[Saved entries]
# # #
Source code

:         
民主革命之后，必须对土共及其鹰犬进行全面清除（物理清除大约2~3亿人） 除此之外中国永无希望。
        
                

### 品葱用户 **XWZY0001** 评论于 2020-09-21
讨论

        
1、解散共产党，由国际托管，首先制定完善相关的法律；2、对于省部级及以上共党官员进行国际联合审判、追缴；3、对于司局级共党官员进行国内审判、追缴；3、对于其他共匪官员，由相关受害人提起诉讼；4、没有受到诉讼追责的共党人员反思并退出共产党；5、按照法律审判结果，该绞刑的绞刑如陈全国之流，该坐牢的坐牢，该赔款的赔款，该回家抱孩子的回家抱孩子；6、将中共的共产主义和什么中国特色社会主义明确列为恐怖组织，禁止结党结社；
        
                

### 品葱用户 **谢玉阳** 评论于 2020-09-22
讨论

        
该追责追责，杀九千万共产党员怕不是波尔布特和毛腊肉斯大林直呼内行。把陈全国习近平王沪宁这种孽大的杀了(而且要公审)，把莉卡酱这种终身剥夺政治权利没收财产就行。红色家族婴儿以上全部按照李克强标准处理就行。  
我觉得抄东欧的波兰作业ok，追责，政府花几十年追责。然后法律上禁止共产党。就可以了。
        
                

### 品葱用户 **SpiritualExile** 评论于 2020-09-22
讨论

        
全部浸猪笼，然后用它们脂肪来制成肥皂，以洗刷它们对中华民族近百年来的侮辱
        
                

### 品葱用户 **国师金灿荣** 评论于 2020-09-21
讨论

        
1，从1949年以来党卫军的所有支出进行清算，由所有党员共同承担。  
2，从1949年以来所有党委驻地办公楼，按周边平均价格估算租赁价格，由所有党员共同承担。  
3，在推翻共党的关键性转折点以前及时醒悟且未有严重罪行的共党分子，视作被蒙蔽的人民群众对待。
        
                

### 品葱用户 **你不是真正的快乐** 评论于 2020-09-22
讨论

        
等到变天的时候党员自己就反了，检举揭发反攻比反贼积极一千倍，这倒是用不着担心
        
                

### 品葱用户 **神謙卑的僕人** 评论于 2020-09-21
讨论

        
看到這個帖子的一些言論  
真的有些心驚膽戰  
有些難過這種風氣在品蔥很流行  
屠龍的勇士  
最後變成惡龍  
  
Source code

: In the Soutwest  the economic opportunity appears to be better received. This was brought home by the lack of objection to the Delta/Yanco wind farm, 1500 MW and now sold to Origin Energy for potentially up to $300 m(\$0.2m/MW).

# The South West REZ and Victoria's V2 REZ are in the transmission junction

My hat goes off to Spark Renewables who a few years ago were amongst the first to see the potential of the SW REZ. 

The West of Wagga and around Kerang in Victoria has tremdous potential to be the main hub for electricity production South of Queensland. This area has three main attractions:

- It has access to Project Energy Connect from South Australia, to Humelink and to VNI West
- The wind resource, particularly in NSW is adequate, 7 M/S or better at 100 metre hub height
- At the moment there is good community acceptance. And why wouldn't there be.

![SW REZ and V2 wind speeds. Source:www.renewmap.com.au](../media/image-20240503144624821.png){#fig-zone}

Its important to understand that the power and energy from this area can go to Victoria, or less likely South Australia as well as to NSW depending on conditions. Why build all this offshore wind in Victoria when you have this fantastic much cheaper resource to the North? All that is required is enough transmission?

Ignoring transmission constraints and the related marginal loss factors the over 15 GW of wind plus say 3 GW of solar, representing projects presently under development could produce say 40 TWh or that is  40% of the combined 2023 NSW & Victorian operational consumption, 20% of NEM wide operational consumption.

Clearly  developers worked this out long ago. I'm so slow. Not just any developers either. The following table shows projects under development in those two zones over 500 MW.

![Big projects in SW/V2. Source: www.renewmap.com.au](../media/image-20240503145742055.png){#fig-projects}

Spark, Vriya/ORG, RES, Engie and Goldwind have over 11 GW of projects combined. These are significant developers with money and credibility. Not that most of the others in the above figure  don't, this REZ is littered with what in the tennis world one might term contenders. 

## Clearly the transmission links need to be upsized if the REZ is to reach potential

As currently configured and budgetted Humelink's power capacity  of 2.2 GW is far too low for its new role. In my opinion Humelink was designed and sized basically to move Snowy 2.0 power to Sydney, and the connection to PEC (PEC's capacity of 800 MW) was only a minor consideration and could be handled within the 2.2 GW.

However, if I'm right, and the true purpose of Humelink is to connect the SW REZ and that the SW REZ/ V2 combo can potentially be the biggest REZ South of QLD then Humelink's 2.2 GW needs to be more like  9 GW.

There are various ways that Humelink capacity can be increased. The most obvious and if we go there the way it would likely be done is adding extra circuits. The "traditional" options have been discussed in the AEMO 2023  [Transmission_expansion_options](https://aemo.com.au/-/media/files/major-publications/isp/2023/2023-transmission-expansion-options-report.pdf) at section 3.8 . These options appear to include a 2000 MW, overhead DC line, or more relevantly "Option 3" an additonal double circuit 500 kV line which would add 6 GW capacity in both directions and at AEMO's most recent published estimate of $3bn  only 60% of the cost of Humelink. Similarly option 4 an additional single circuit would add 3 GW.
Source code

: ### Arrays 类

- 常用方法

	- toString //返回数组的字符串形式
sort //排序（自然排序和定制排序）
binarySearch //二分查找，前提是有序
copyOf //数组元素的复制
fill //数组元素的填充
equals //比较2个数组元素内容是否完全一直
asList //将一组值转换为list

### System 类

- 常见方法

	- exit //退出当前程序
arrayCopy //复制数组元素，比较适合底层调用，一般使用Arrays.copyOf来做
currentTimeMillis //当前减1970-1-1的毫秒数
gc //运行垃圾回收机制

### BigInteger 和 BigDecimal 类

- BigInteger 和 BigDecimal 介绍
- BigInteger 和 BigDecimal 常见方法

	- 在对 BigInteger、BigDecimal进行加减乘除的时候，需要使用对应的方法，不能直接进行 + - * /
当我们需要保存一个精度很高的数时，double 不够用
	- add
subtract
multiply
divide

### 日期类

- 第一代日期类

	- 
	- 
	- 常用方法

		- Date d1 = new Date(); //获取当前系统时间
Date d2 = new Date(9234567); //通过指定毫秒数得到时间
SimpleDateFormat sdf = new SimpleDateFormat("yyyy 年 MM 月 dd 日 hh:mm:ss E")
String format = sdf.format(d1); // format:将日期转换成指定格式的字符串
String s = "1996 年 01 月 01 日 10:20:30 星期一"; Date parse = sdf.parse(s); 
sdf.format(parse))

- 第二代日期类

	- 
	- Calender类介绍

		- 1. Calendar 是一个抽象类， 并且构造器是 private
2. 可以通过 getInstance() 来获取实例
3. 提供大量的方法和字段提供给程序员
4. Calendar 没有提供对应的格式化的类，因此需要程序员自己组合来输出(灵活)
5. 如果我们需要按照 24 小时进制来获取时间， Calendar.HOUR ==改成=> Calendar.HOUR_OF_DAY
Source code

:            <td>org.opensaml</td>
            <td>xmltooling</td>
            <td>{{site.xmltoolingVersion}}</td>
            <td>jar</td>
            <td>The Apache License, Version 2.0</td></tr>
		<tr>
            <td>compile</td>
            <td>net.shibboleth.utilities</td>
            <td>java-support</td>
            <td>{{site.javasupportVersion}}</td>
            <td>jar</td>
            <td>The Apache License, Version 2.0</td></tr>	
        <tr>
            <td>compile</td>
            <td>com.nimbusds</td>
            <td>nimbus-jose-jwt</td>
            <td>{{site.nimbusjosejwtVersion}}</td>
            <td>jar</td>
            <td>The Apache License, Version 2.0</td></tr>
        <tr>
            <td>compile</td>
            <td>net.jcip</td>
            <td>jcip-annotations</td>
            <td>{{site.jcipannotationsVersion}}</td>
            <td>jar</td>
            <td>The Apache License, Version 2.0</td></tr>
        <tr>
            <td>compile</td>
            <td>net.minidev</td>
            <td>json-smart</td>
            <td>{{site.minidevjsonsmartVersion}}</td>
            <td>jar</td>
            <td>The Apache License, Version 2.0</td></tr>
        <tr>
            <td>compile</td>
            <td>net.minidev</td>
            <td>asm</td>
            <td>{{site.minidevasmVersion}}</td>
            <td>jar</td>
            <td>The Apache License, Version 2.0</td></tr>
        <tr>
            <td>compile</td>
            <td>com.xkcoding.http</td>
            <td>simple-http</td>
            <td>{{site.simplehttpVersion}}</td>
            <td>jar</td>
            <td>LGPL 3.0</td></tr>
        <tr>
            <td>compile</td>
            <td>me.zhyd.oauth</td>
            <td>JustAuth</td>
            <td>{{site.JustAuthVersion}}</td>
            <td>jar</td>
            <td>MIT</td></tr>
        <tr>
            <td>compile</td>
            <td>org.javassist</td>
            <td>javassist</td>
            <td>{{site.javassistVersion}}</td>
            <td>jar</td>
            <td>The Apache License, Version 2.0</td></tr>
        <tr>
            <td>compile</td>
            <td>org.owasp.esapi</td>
# # #
§ **Task to carry out**: If a line of the records above holds the string "Clearly", count it; then state only how many such lines there are.

§ **Output of the task**: 2